“Unschöne Lärm- und Pfeifkonzerte”

Leser Michael v. L. erfreut uns mit der Zusendung eines wissenschaftlichen Kommentars zum aktuellsten Kapitel Zürcher Stadiongeschichte. Hier ist, was er schreibt:

Das Aufbegehren der Altstettner Kleingärtner gegen ein geplantes Eishockey- und dereinst vielleicht auch Fussballstadion in Zürich ist die jüngste Episode eines jahrzehntelangen Ringens. Das zeigt ein Blick in das Archiv des Vereins für Familiengärten Zürich. 1936 beklagt sich der Verein im Jahresbericht, die Bevölkerung wisse alles über sämtliche Fussball- und Athleten-Klubs, während der Verein unbekannt sei. Deshalb müsse man hinten anstehen, wenn es um die Landvergabe gehe. Dabei sei doch da «Resultat» «im Wert ein rein Theoretisches». «Und wir? F ü r u n s sollte doch das p r a k t i s c h e Resultat sprechen: Über eine Million Produktionswert, praktische Landesverteidigung, Gesundheitsförderung, Zusammenarbeit in der Familie, beste Ausnützung der Freizeit, Erziehung zur Bodenständigkeit, Entvölkerung der Strasse von Kindern, Arbeitslosen, Bummlern.
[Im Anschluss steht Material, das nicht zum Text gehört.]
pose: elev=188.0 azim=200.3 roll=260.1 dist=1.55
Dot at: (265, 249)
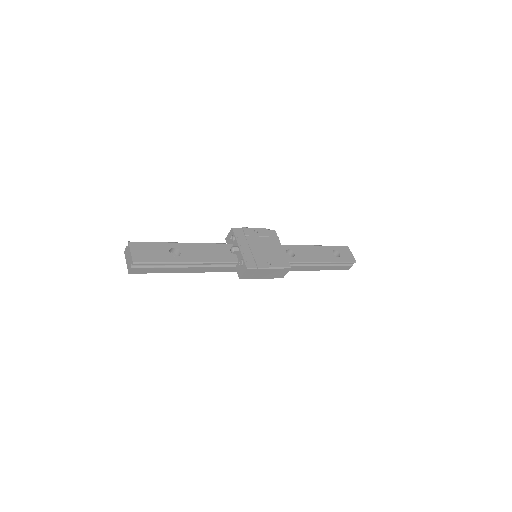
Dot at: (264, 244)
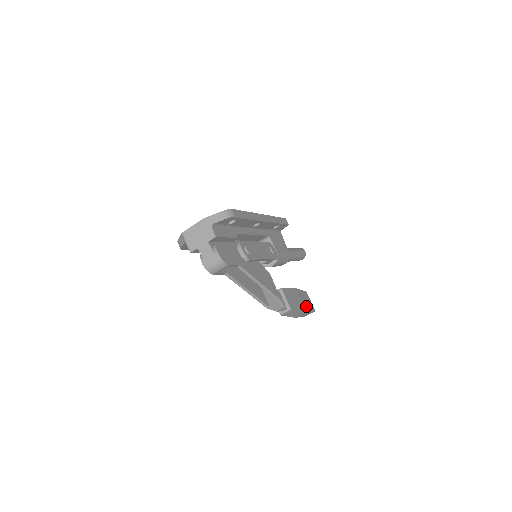
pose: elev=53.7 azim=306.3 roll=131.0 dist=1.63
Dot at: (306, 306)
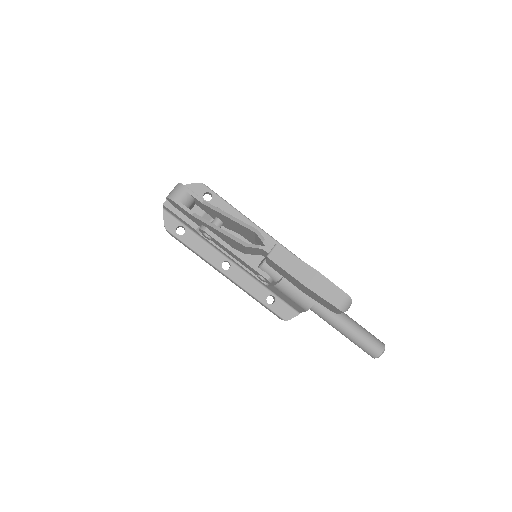
Dot at: occluded
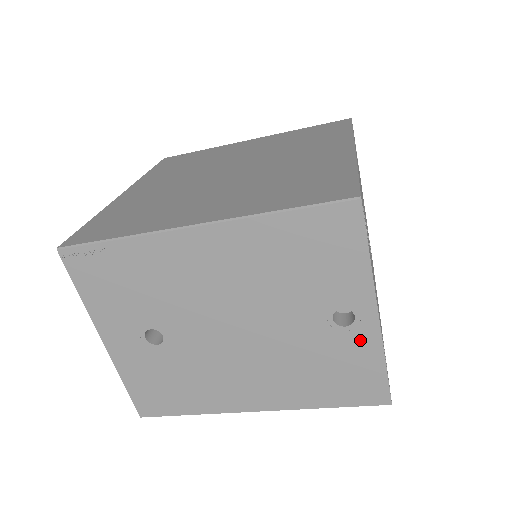
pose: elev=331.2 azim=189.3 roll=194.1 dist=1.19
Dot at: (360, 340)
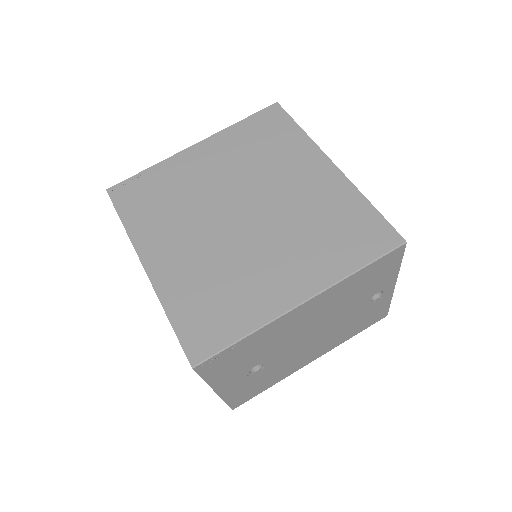
Dot at: (382, 300)
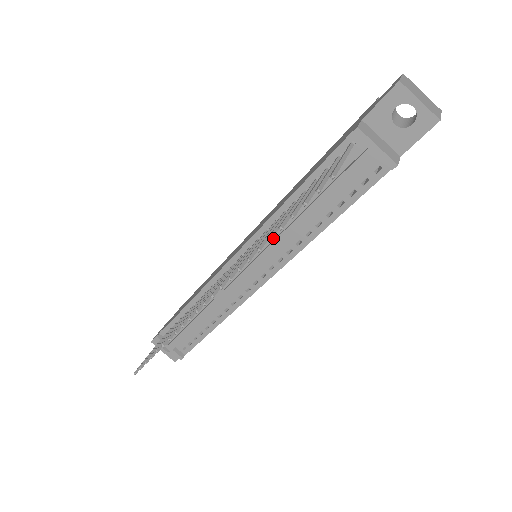
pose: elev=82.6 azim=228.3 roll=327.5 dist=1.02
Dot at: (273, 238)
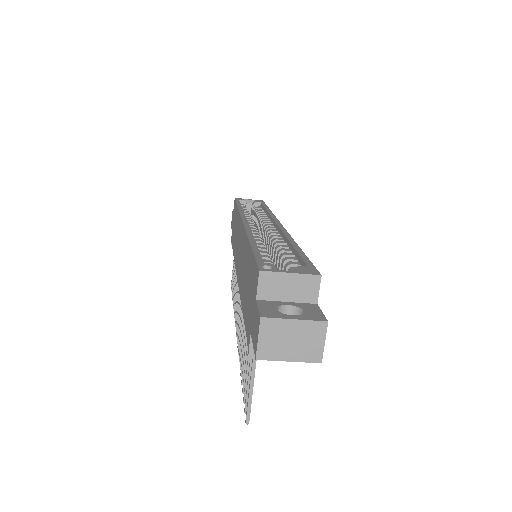
Dot at: occluded
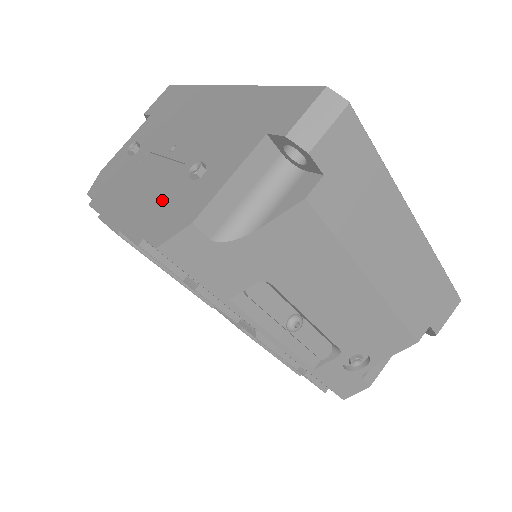
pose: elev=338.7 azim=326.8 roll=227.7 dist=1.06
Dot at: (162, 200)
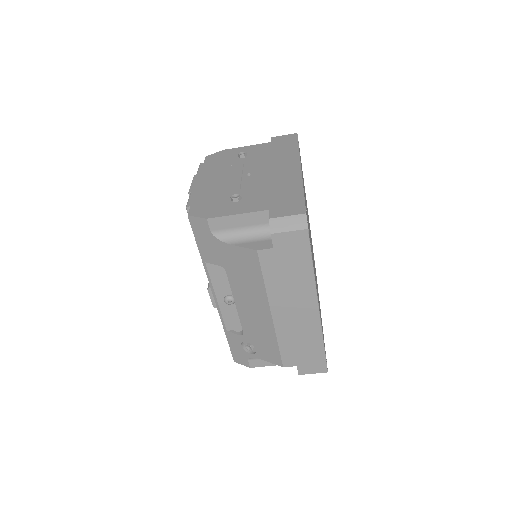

Bei uns über 5000 M i t w i r k e n d e, ohne Zuschauer, dort eine kleine Gruppe Tätiger mit einer Masse Bewunderer und Kritiker. Sicher kommt die Zeit, da auch unsere Arbeit die richtige Würdigung findet. Lassen wir uns nicht entmutigen.»

SchrebergartenDie Kleingärten sind aus einer Bewegung um die Wende zum 20. Jahrhundert hervorgegangen – zu einer Zeit, als das Schlagwort „zurück zur Natur“ ein erstes Mal geprägt wurde, gut 70 Jahre vor der Öko-Bewegung. Die Gärten wurden von wohlmeinenden Bürgern für die Arbeiterschaft eingerichtet. Diese sollte, nicht zuletzt durch ein strenges Regelwerk, dem bürgerlichen Ideal entsprechend geformt werden. Der Garten sollte ein Gegengewicht sein gegen allerlei Auswüchse der modernen Stadt – von der „ungesunden“ Wohnung bis zum „ungesunden“ Freizeitverhalten. Der Fussball wurde Letzerem zugerechnet. Noch in den 50er-Jahren hebt der Verein die «die volkshygienische und ethische Bedeutung unserer Kleingärten» hervor und schreibt: «Der Familiengarten ist in erster Linie der Gesundbrunnen für die in Fabriken, Bureaus und Werkstätten tätige und in Mietskasernen wohnhafte Bevölkerung. (…) So wagen wir denn die kühne Behauptung aufzustellen, die Erstellung von Kleingärten sei für die Volksgesundheit und die vernünftige Ausfüllung der Freizeit ebenso notwendig und wichtig wie die Schaffung von Sport- und Spielanlagen.» Das Lamento schliesst mit dem schönen Satz, die Gärten fügten sich mindestens so gut ins Stadtbild ein wie «eine Fussballtribüne oder mannshohe Bretterwände, hinter denen junge und alte Sportfanatiker ihre unschönen Lärm- und Pfeifkonzerte abzuhalten pflegen!» Damals gabs halt den Südkurven-Chor noch nicht.